» Instruction: Transcribe the portion of the passage on LAMMPS data files that starts with the words containing "Read in a data" and finishes with "for different problems.".
## START Passage to read
Read in a data file containing information LAMMPS needs to run a simulation. The file can be ASCII text or a gzipped text file (detected by a .gz suffix). This is one of 3 ways to specify initial atom coordinates; see the read_restart and create_atoms commands for alternative methods.

The structure of the data file is important, though many settings and sections are optional or can come in any order. See the examples directory for sample data files for different problems.

A data file has a header and a body. The header appears first. The first line of the header is skipped; it typically contains a description of the file. Then lines are read one at a time. If the line is blank (all whitespace), it is skipped. If the line contains a header keyword, the corresponding value(s) is read from the line. If it doesn't contain a header keyword, the line begins the body of the file.
## END Passage to read
## START Given information
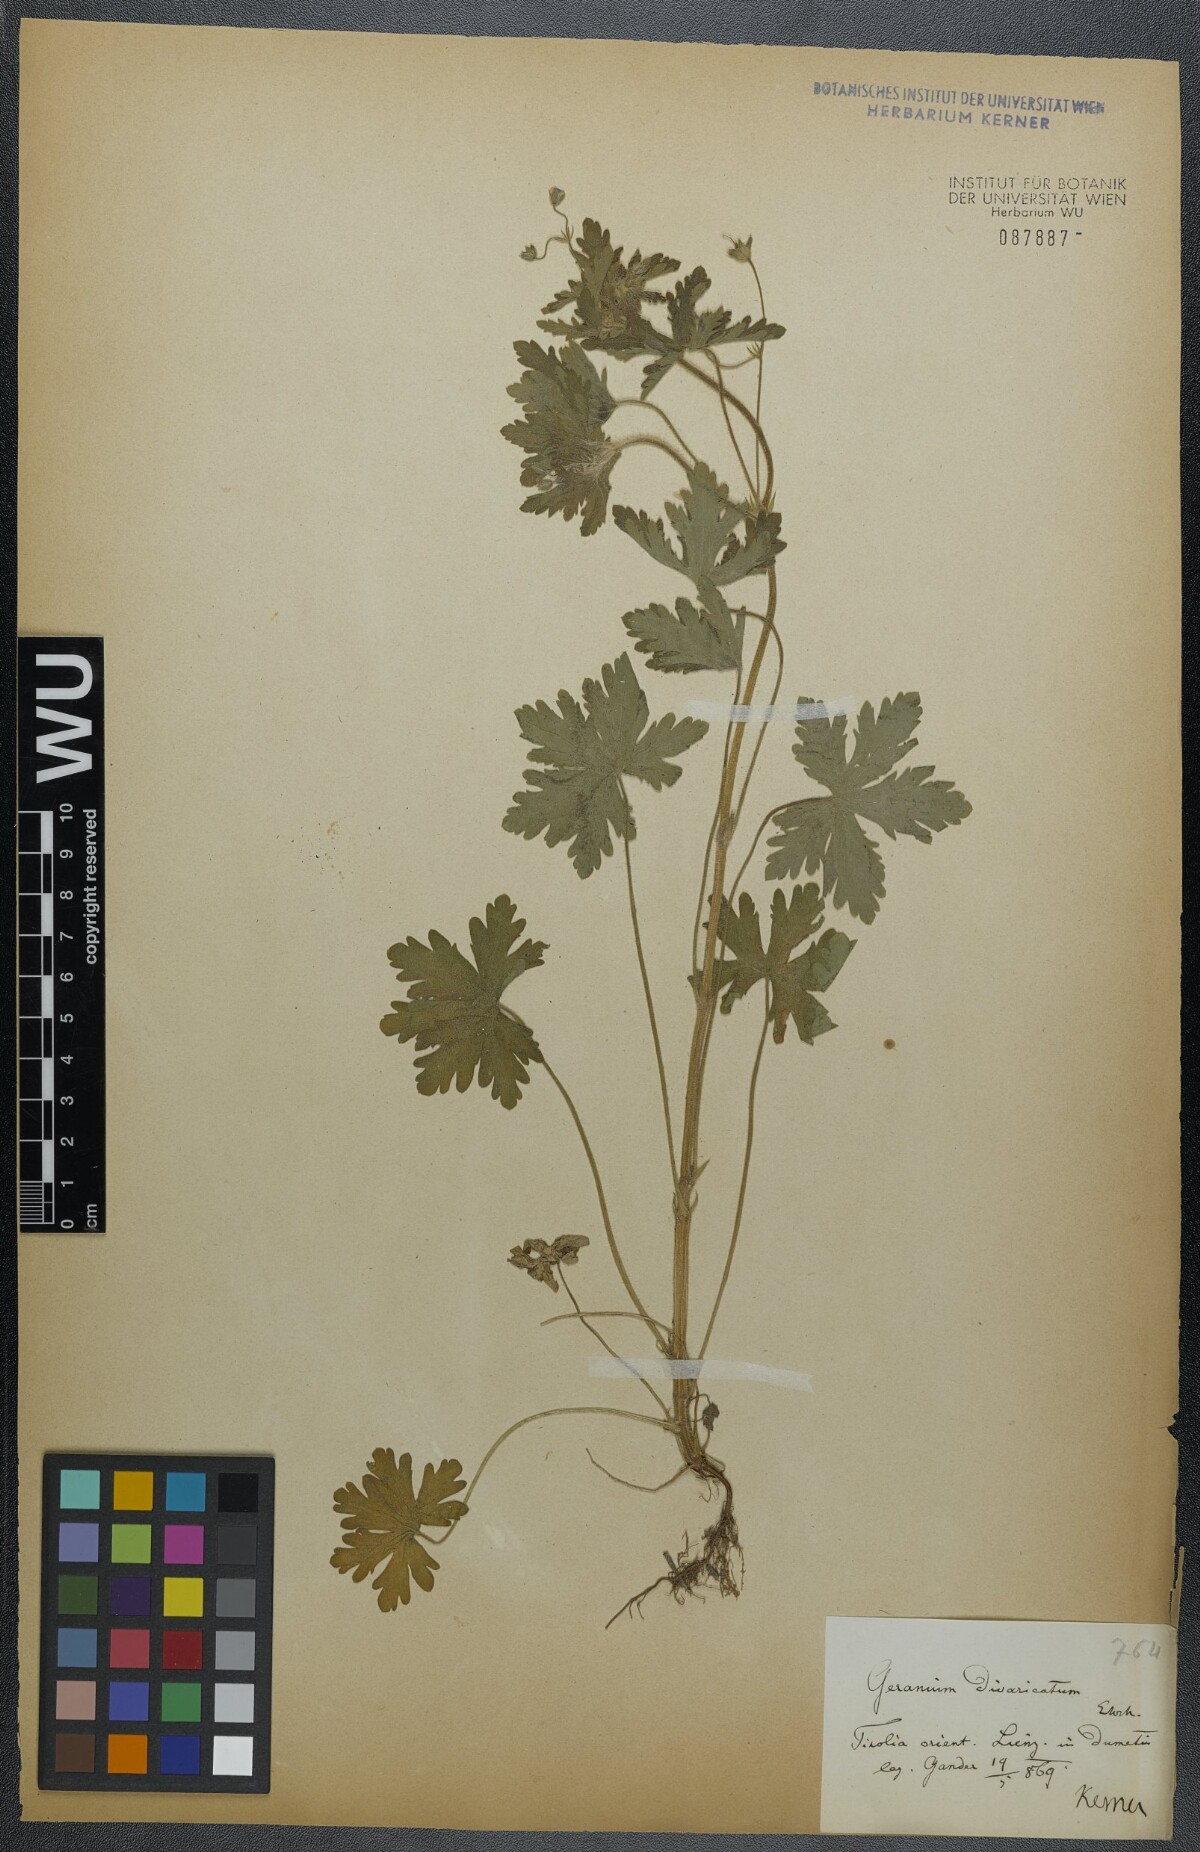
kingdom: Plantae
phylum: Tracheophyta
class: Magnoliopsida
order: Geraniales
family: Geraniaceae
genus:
## END Given information
» Correct response:
Read in a data file containing information LAMMPS needs to run a simulation. The file can be ASCII text or a gzipped text file (detected by a .gz suffix). This is one of 3 ways to specify initial atom coordinates; see the read_restart and create_atoms commands for alternative methods.

The structure of the data file is important, though many settings and sections are optional or can come in any order. See the examples directory for sample data files for different problems.